## Work request
Make a numbered list of the listing lines between the line holding "118: (333, 46)" and the line holding "61: (560, 204)", inclusive. Skip blank lines and leave out the pictures.

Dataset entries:
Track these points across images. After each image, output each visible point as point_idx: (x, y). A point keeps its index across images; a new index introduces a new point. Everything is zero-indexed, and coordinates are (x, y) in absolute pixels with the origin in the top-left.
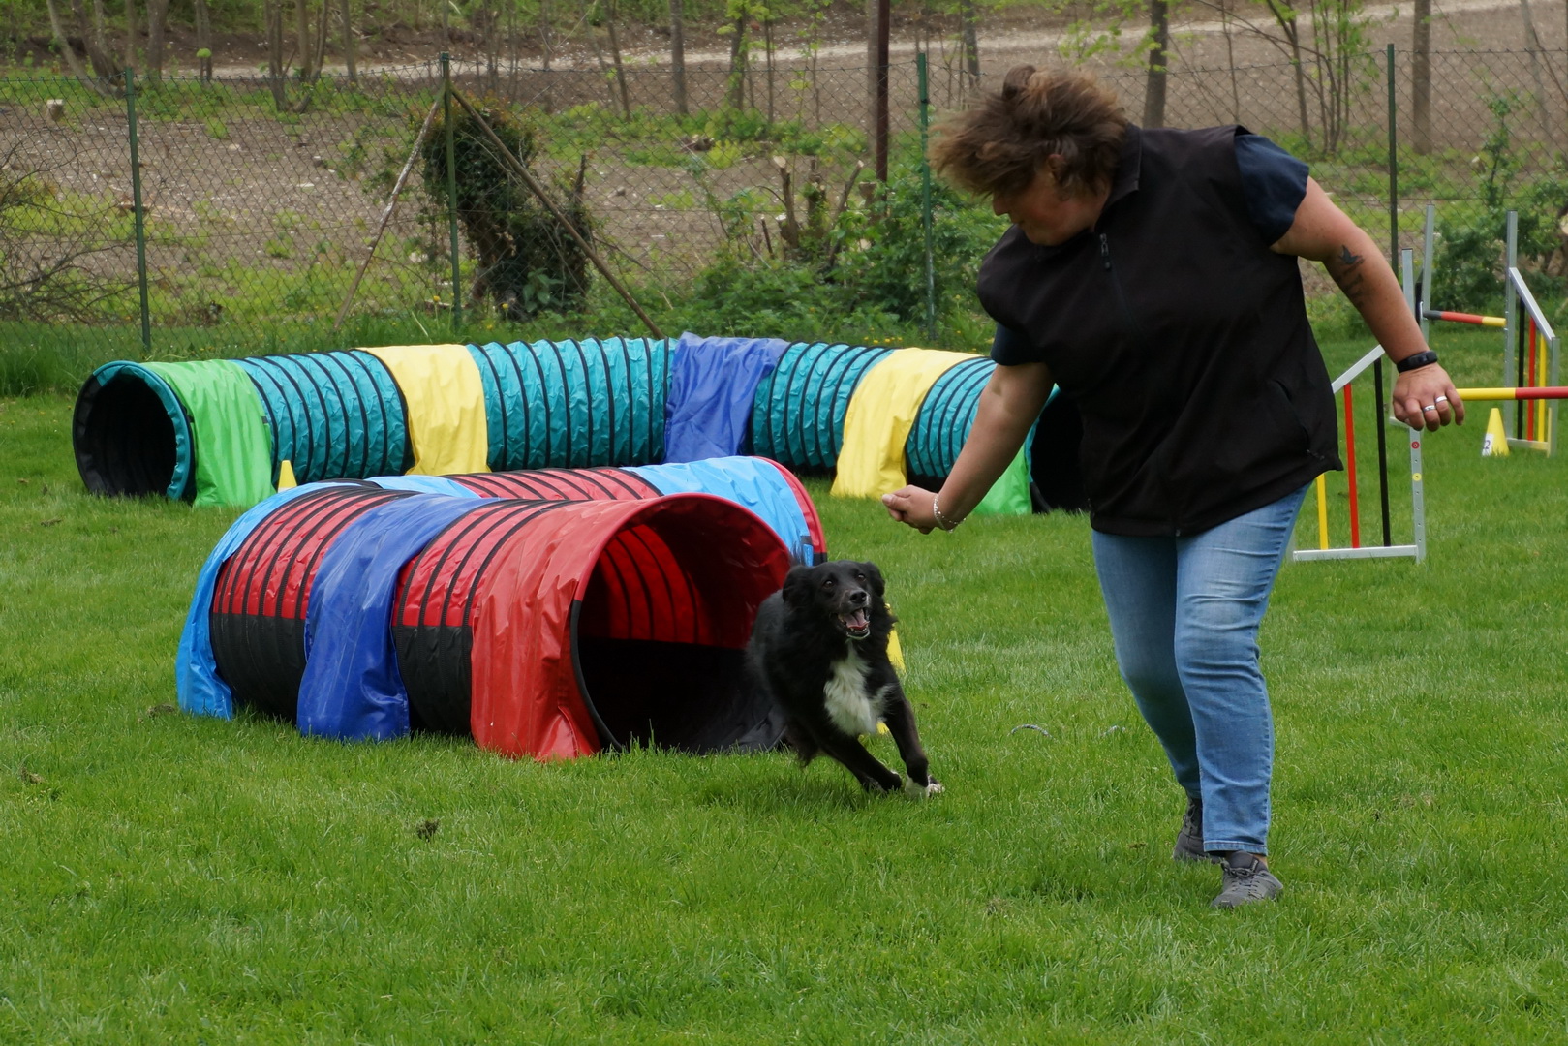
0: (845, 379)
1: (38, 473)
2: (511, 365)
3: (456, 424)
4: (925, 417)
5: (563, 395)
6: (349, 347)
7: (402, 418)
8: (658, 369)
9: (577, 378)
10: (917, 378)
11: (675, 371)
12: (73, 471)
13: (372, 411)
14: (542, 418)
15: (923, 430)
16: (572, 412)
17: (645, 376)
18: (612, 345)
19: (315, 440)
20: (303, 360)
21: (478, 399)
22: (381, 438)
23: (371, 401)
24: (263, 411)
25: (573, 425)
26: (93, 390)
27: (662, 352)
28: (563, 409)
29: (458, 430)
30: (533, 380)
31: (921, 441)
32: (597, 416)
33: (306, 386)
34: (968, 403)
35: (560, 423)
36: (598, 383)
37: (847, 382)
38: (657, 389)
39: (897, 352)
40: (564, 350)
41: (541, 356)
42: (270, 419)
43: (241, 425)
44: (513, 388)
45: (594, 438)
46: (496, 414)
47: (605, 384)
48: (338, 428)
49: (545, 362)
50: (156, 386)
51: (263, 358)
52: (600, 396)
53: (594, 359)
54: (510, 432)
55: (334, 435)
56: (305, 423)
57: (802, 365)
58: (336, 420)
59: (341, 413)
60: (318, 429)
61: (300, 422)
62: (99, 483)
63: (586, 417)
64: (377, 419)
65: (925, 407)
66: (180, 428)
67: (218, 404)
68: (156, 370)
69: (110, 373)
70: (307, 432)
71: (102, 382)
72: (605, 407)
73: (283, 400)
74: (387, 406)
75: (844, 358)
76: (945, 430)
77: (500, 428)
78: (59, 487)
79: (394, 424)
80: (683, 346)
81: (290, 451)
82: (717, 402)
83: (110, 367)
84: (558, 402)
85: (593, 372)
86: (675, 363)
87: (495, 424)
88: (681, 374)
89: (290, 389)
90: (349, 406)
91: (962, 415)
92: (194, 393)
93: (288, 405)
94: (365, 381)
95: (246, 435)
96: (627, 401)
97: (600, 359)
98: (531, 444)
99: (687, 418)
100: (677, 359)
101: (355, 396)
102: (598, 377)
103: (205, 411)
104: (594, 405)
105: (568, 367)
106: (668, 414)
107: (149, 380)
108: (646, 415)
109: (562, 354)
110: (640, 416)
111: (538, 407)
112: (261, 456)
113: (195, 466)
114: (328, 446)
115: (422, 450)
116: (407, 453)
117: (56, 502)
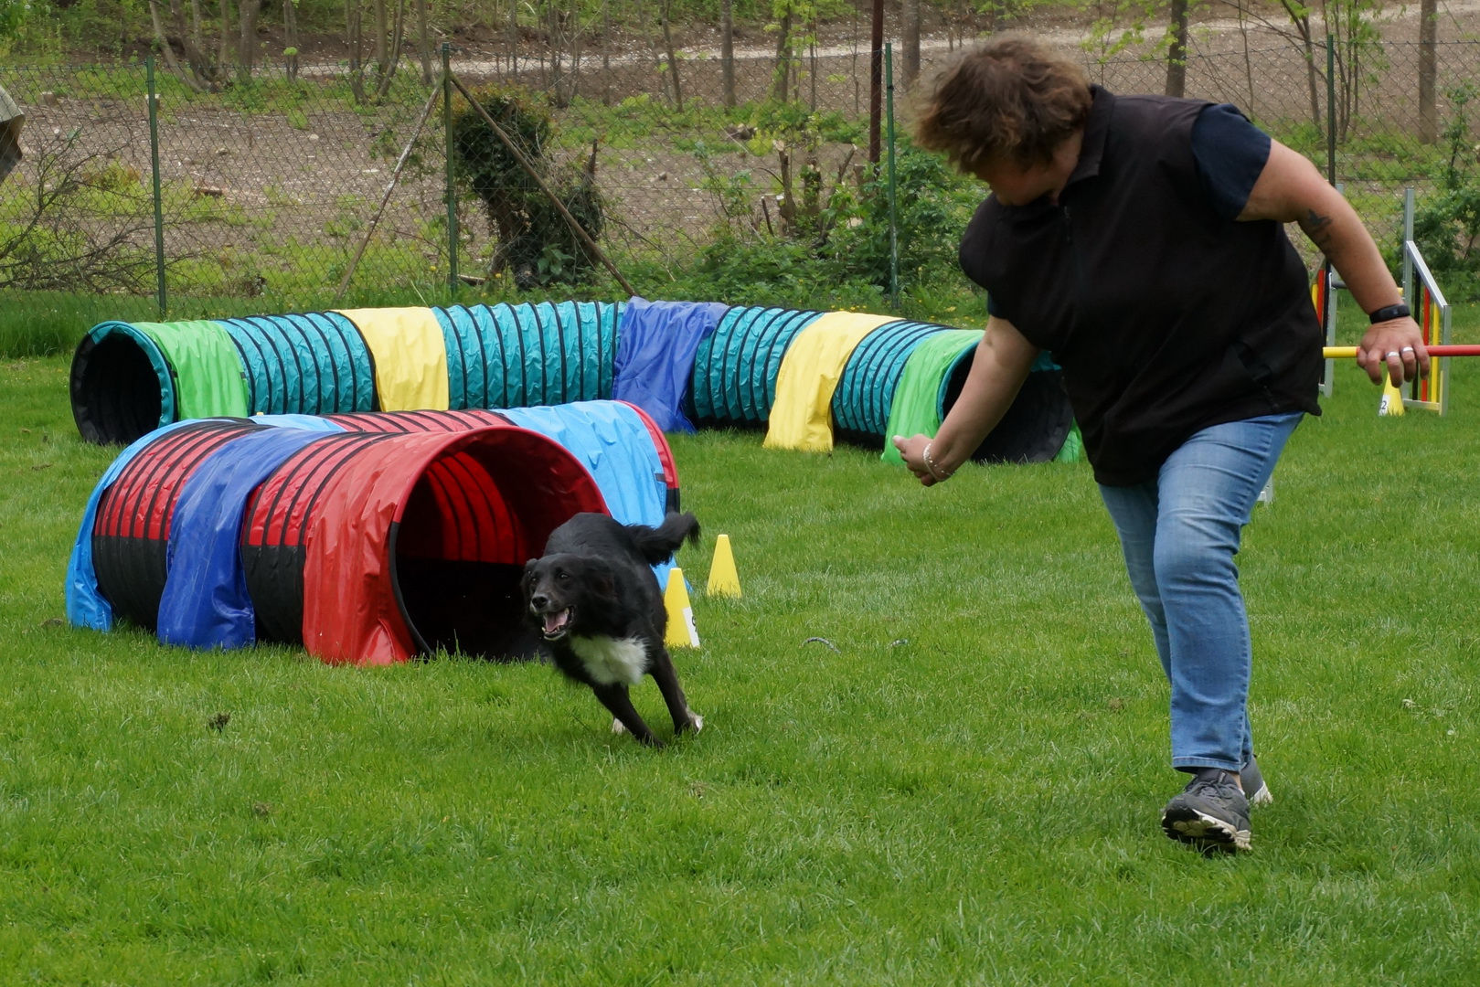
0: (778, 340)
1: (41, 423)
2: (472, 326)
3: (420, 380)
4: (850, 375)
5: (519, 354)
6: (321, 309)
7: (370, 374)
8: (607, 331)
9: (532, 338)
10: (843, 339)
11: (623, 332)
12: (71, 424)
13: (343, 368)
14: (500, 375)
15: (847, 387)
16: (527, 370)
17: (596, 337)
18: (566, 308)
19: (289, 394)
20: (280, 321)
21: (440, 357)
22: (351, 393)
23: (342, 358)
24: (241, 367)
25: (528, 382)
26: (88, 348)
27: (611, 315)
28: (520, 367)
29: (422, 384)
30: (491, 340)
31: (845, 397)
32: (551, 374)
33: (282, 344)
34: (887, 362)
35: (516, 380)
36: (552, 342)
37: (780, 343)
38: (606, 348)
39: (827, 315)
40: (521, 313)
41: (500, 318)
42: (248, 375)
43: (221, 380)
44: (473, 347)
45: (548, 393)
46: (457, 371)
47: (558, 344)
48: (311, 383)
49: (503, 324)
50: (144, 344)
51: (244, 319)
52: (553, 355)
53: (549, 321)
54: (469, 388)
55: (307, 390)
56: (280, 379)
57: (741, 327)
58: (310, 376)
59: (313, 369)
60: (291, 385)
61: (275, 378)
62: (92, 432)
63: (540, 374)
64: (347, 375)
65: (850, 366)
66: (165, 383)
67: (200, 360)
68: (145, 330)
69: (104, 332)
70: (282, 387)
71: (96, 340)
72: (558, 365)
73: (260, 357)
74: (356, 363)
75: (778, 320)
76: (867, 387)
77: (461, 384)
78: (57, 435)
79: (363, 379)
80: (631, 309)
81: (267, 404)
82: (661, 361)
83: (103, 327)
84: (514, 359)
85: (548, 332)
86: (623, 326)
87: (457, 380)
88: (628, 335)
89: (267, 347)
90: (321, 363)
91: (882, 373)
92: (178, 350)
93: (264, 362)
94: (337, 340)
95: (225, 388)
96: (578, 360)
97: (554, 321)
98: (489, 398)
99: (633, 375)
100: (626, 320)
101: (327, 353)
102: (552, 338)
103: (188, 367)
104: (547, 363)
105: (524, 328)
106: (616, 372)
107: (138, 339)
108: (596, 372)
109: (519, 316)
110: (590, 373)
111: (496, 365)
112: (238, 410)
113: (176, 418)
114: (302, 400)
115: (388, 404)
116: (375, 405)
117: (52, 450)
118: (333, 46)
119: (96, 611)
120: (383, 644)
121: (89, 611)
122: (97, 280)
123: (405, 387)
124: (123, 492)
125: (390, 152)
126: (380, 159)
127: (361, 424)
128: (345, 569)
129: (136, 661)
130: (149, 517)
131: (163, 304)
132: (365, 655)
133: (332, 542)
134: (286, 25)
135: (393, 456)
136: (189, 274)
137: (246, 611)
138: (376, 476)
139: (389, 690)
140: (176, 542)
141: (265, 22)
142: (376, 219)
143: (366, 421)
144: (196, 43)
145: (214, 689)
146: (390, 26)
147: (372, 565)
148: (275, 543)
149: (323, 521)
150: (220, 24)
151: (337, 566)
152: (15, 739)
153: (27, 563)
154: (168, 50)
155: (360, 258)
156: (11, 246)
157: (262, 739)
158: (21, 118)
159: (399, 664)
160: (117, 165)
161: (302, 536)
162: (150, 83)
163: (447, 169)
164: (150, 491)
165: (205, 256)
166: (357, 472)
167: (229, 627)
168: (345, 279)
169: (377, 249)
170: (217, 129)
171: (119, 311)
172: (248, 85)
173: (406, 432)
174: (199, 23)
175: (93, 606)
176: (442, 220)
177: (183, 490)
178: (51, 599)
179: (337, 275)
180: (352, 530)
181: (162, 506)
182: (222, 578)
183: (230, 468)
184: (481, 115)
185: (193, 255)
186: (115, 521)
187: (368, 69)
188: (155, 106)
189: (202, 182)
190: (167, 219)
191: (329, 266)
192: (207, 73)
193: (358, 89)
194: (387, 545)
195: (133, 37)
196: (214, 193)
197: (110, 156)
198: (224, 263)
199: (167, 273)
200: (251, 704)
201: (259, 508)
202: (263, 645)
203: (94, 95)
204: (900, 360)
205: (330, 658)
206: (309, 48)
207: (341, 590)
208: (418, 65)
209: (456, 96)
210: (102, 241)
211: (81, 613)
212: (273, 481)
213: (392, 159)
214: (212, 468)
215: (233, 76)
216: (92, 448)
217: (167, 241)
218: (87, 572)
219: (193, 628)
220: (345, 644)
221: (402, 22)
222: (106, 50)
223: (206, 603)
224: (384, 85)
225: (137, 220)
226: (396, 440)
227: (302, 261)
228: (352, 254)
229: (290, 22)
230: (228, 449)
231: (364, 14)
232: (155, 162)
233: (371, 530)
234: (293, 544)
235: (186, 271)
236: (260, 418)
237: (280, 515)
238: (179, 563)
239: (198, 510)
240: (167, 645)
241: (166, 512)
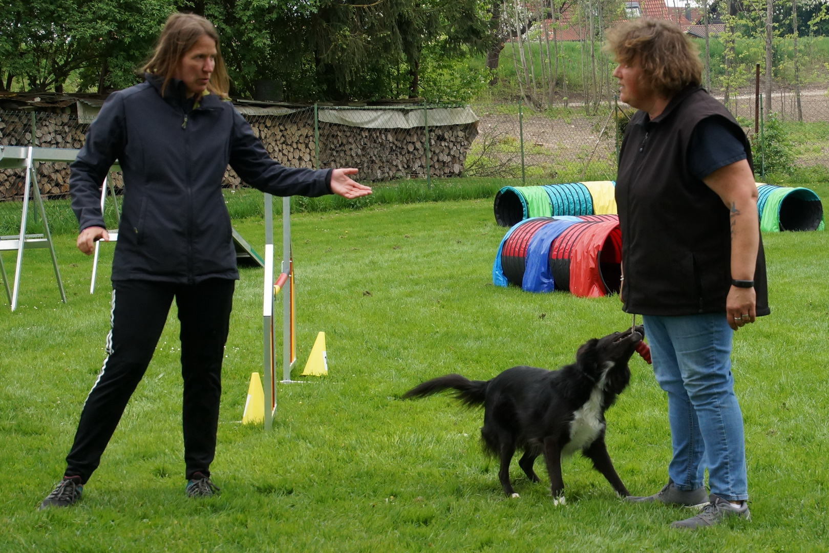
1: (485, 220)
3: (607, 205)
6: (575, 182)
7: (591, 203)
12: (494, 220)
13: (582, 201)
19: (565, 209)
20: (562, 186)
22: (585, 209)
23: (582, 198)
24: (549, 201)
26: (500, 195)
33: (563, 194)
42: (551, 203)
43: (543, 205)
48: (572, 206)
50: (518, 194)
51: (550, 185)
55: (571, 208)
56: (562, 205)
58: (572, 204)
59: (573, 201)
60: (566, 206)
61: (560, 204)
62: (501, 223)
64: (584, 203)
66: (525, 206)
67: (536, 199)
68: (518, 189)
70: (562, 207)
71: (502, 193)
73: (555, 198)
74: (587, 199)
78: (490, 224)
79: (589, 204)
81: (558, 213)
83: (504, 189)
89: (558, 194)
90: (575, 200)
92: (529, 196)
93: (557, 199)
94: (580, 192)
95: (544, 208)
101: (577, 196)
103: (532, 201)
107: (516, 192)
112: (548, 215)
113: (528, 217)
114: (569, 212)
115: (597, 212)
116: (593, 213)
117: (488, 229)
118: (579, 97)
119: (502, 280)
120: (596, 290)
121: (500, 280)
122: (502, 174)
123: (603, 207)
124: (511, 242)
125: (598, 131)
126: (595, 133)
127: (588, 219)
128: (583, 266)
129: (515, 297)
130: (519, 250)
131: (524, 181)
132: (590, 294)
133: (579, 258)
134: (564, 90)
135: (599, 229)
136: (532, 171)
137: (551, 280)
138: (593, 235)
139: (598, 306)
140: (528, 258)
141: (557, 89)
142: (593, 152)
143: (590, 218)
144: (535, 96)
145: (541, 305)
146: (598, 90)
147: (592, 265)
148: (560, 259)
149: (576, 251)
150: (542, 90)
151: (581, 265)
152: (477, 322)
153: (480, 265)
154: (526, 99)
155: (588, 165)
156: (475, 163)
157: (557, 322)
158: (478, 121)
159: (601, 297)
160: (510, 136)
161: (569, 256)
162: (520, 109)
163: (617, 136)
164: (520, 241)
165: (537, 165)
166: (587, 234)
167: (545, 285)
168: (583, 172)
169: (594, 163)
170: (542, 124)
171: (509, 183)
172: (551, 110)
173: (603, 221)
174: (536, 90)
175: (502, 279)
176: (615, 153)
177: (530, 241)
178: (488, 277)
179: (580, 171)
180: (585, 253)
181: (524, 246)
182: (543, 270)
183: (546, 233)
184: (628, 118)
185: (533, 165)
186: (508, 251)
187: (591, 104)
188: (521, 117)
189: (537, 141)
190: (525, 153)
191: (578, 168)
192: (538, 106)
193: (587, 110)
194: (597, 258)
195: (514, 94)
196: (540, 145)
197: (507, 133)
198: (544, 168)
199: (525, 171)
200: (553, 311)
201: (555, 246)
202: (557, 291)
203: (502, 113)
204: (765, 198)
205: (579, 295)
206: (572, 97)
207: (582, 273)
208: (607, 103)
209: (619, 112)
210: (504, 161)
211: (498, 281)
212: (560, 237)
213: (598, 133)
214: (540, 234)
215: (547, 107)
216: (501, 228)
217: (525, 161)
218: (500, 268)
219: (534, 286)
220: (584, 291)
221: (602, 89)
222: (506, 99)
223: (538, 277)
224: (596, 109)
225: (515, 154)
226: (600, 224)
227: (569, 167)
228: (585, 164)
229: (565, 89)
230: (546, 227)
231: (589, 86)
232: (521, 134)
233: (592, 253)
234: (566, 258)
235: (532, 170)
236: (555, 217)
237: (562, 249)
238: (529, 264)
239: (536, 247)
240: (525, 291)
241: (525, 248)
...
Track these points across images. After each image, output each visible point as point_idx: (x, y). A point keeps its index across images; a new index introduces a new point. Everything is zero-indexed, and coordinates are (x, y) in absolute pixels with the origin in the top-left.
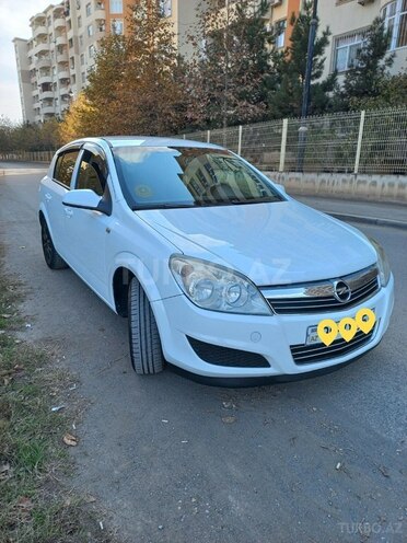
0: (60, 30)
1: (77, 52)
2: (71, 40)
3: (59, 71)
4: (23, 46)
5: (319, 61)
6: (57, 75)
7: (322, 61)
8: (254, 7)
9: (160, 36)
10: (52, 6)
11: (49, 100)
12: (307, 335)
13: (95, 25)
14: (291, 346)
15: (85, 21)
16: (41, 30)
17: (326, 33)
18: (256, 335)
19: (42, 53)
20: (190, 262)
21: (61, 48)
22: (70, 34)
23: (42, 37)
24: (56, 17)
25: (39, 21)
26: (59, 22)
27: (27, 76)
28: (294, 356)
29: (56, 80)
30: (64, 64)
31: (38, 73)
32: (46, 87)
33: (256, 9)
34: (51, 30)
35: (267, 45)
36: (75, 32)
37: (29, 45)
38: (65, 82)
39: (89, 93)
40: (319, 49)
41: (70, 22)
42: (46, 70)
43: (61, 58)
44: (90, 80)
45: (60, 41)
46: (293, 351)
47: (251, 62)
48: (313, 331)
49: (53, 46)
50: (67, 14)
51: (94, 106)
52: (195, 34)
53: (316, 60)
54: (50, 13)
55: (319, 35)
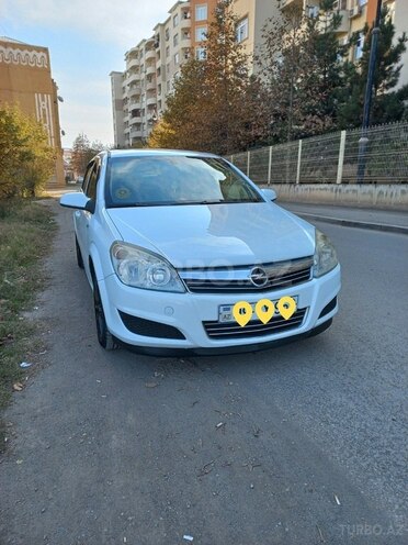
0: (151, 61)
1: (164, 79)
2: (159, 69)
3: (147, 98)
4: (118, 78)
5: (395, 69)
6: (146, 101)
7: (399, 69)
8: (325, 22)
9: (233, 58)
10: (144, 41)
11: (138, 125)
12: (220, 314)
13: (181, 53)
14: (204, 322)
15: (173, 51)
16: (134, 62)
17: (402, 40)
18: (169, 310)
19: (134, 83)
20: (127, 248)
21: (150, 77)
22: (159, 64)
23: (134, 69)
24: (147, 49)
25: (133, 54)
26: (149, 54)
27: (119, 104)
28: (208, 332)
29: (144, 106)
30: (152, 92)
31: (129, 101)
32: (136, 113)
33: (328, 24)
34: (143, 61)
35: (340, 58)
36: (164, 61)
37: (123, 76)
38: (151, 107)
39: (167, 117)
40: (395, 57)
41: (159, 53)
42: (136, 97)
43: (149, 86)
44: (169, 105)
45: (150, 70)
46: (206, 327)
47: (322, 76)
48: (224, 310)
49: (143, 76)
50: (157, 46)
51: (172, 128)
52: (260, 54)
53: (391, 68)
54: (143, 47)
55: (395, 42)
* * *
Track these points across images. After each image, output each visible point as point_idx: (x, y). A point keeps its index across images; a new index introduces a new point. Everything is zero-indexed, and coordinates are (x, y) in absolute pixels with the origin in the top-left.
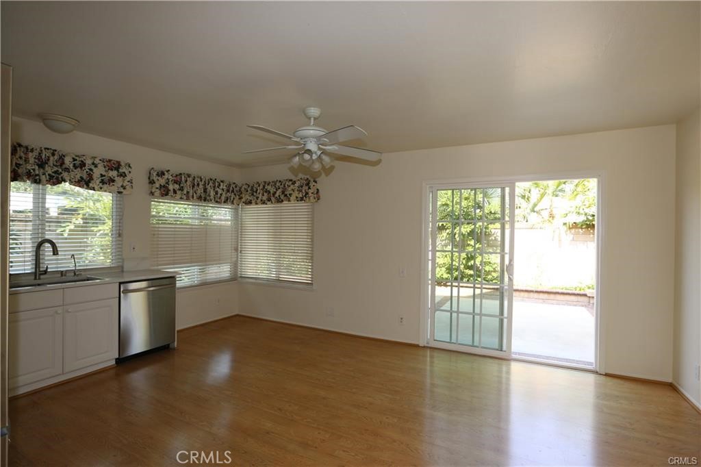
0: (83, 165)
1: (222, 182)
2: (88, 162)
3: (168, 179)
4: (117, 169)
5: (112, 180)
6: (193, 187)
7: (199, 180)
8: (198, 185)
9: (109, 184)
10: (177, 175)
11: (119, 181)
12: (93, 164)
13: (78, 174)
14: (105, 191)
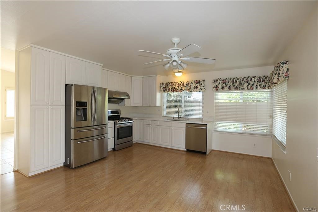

## Task solution
1. 118: (333, 46)
2. 119: (96, 611)
3. 120: (383, 644)
4. 121: (89, 611)
5. 122: (97, 280)
6. 123: (405, 387)
7. 124: (123, 492)
8. 125: (390, 152)
9. 126: (380, 159)
10. 127: (361, 424)
11. 128: (345, 569)
12. 129: (136, 661)
13. 130: (149, 517)
14. 131: (163, 304)
15. 132: (365, 655)
16. 133: (332, 542)
17. 134: (286, 25)
18. 135: (393, 456)
19. 136: (189, 274)
20. 137: (246, 611)
21. 138: (376, 476)
22. 139: (389, 690)
23. 140: (176, 542)
24. 141: (265, 22)
25. 142: (376, 219)
26. 143: (366, 421)
27. 144: (196, 43)
28. 145: (214, 689)
29. 146: (390, 26)
30. 147: (372, 565)
31. 148: (275, 543)
32. 149: (323, 521)
33. 150: (220, 24)
34. 151: (337, 566)
35. 152: (15, 739)
36. 153: (27, 563)
37. 154: (168, 50)
38. 155: (360, 258)
39. 156: (11, 246)
40. 157: (262, 739)
41. 158: (21, 118)
42. 159: (399, 664)
43. 160: (117, 165)
44. 161: (302, 536)
45. 162: (150, 83)
46. 163: (447, 169)
47. 164: (150, 491)
48. 165: (205, 256)
49. 166: (357, 472)
50. 167: (229, 627)
51. 168: (345, 279)
52. 169: (377, 249)
53. 170: (217, 129)
54. 171: (119, 311)
55. 172: (248, 85)
56. 173: (406, 432)
57. 174: (199, 23)
58. 175: (93, 606)
59. 176: (442, 220)
60. 177: (183, 490)
61. 178: (51, 599)
62. 179: (337, 275)
63. 180: (352, 530)
64. 181: (162, 506)
65. 182: (222, 578)
66. 183: (230, 468)
67. 184: (481, 115)
68. 185: (193, 255)
69. 186: (115, 521)
70. 187: (368, 69)
71. 188: (155, 106)
72. 189: (202, 182)
73. 190: (167, 219)
74. 191: (329, 266)
75. 192: (207, 73)
76. 193: (358, 89)
77. 194: (387, 545)
78. 195: (133, 37)
79. 196: (214, 193)
80. 197: (110, 156)
81. 198: (224, 263)
82. 199: (167, 273)
83. 200: (251, 704)
84. 201: (259, 508)
85. 202: (263, 645)
86. 203: (94, 95)
87. 204: (900, 360)
88. 205: (330, 658)
89. 206: (309, 48)
90. 207: (341, 590)
91. 208: (418, 65)
92. 209: (456, 96)
93. 210: (102, 241)
94. 211: (81, 613)
95. 212: (273, 481)
96. 213: (392, 159)
97. 214: (212, 468)
98. 215: (233, 76)
99. 216: (92, 448)
100. 217: (167, 241)
101. 218: (87, 572)
102. 219: (193, 628)
103. 220: (345, 644)
104. 221: (402, 22)
105. 222: (106, 50)
106. 223: (206, 603)
107. 224: (384, 85)
108. 225: (137, 220)
109. 226: (396, 440)
110. 227: (302, 261)
111. 228: (352, 254)
112. 229: (290, 22)
113. 230: (228, 449)
114. 231: (364, 14)
115. 232: (155, 162)
116. 233: (371, 530)
117. 234: (293, 544)
118. 235: (186, 271)
119. 236: (260, 418)
120. 237: (280, 515)
121. 238: (179, 563)
122. 239: (198, 510)
123. 240: (167, 645)
124. 241: (166, 512)
125. 1: (485, 220)
126. 3: (607, 205)
127. 6: (575, 182)
128. 7: (591, 203)
129. 12: (494, 220)
130. 13: (582, 201)
131. 19: (565, 209)
132. 20: (562, 186)
133. 22: (585, 209)
134. 23: (582, 198)
135. 24: (549, 201)
136. 26: (500, 195)
137. 33: (563, 194)
138. 42: (551, 203)
139. 43: (543, 205)
140. 48: (572, 206)
141. 50: (518, 194)
142. 51: (550, 185)
143. 55: (571, 208)
144. 56: (562, 205)
145. 58: (572, 204)
146. 59: (573, 201)
147. 60: (566, 206)
148. 61: (560, 204)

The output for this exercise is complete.